Just like Latin still has a few people who actually speak it (mostly in Rome), there are still jobs in professional SmallTalk. There's even a “preferred” by whom? web application stack, called GLASS (GemTalk, Linux, Apache, Seaside, SmallTalk) that you can use to write real websites with all the modern bells and whistles.
But you're more likely to get hired to write or maintain websites in PHP and Laravel, or Java/Spring or Ruby on Rails or Python or....
Even in this case, SmallTalk can still be useful to you for your actual job, because prototyping an application in SmallTalk is fast. The general process is:
- Grab the latest image for your favorite flavor of SmallTalk
- Open it
- Write some tests
- Write your code from those tests
You don't need to mess around with setting up your toolchain and build process, there isn't a build process. Code is live instantly, all the time. Package management is included, but most of the packages you need will be included by default in your new image, up to and including version control (with or without git) and deployment tools.

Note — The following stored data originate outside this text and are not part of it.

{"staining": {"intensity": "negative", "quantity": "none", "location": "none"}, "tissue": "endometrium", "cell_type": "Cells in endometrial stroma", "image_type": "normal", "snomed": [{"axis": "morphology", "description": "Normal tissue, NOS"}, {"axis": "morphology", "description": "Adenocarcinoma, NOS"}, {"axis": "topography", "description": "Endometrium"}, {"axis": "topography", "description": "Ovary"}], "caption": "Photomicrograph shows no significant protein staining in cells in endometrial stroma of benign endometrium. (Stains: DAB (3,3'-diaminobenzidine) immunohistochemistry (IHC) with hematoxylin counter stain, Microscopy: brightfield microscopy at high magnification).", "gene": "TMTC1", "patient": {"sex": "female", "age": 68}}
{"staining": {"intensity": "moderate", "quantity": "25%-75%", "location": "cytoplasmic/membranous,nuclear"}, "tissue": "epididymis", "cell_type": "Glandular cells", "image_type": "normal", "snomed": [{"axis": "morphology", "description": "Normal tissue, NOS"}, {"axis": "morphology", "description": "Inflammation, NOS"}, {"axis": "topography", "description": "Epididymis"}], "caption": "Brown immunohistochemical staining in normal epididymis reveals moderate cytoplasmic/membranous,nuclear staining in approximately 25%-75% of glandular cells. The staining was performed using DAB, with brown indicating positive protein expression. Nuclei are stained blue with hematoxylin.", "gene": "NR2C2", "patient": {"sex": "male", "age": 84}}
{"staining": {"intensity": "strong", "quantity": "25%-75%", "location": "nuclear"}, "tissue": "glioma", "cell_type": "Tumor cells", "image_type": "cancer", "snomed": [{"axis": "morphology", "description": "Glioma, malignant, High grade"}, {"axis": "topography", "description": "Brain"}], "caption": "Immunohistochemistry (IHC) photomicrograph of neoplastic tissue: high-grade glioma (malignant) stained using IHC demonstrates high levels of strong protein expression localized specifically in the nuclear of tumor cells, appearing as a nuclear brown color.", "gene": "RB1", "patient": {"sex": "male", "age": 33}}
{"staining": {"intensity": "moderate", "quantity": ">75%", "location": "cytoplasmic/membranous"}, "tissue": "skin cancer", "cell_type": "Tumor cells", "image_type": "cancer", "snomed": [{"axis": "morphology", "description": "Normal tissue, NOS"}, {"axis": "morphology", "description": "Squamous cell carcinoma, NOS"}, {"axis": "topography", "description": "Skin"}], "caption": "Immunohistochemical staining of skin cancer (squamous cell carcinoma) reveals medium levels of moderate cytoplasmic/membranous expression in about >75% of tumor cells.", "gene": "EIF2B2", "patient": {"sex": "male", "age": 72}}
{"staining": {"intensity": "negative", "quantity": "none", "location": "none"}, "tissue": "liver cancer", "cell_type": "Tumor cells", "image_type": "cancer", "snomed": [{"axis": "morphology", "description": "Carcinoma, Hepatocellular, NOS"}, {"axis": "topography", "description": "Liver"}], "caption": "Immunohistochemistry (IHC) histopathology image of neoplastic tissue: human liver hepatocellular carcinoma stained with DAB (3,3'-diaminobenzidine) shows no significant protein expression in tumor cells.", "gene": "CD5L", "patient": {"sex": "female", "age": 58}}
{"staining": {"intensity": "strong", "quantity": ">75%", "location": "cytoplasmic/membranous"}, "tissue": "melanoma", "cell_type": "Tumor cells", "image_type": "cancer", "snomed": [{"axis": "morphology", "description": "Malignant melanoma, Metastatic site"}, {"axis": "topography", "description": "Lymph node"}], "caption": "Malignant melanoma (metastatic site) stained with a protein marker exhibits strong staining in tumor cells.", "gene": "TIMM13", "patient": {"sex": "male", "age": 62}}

This is because people have spent more than 40 years refining and polishing the SmallTalk-80 paradigm into something very clean and easy to use. Apple poured a lot of time (and some money) into Squeak before finally turning it open source. The Pharo project seeks to move SmallTalk forward, even if they don't exactly call it SmallTalk any more. Most of what you want to do is easy to do in SmallTalk. Many people have done parts of your new idea. Then they created elegant packages to help you out. Then they documented those packages and created a test suite for them to boot, because that's what “good SmallTalk” code looks like. The pace is very different than the endless glut of fancy new JavaScript frameworks; it's not uncommon to use a package that is decades old, with only a few thoughtful changes over the intervening years. So you can sketch out your new idea in SmallTalk, starting with the tests, and figure out if your idea was sound. Then you've got a huge boost on creating it in your employer's development stack of choice.